*What you need to do*: Copy the rap song roundup word for word, from "A slick-ass West" to "of conscious G-rap.".

*Provided text*:
A slick-ass West Coast trunk-rattler that also works as an impassioned piece of political rhetoric — “Fuck Trump, yeah, I feel that / But it don’t matter who in office when you still black” — with a sampled Malcolm X speech for an outro. We may be entering a whole new era of conscious G-rap.
2. Cousin Stizz – “Lace Up”
The story of two people being murdered at a Cousin Stizz show in Atlanta a few nights ago is awful on every conceivable level, and only a small part of it is how antithetical it is to everything we’ve heard from a sharp, warm, empathetic rapper like Stizz. Just before the shooting, Stizz released a mellow flex of a single. It’s great, and it’s destined to be overshadowed completely. That’s too bad.
3. Rick Ross – “TipToe’N”
It’s nice to know that Ross can still crank out a minimal, nasty banger like this without drowning it in ominous goth orchestras or whatever.
4. Jidenna – “Decibels”
I thought I’d be sick of this guy’s goofy, awkward, cheesed-out rapping by now. I’m not.
5. Remy Ma – “Wake Me Up” (Feat. Lil Kim)
This is two of the hardest veterans of New York’s wild ’90s teaming up on a beat that hits like having your head slammed in a Range Rover door. This sort of thing should happen more often.

*Supplied information*:
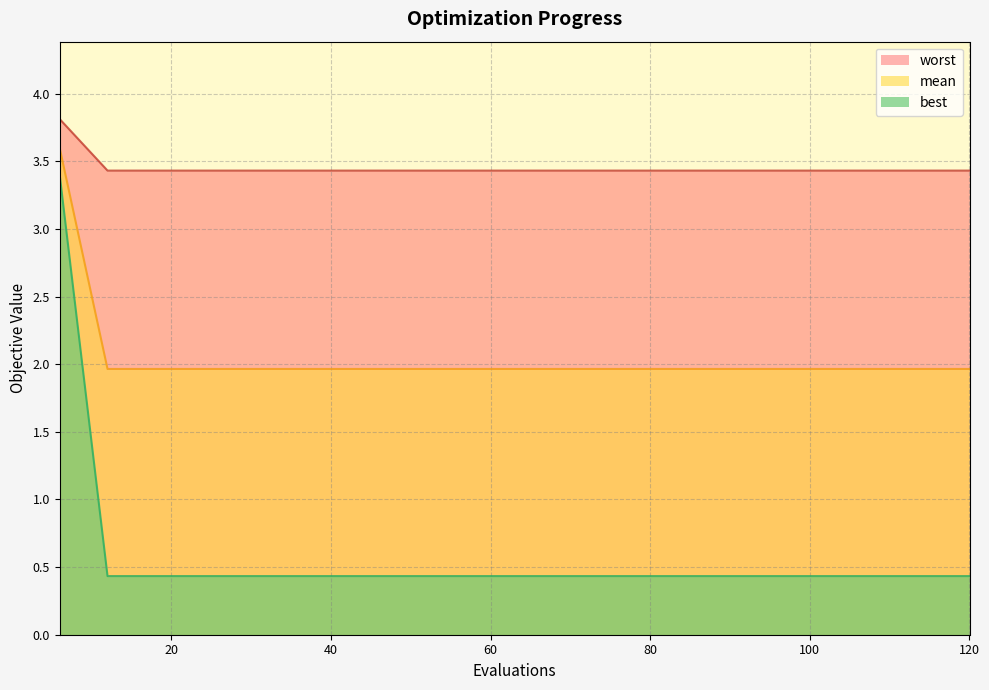

True or false: mean and best cross at least once.

False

*Solution*:
A slick-ass West Coast trunk-rattler that also works as an impassioned piece of political rhetoric — “Fuck Trump, yeah, I feel that / But it don’t matter who in office when you still black” — with a sampled Malcolm X speech for an outro. We may be entering a whole new era of conscious G-rap.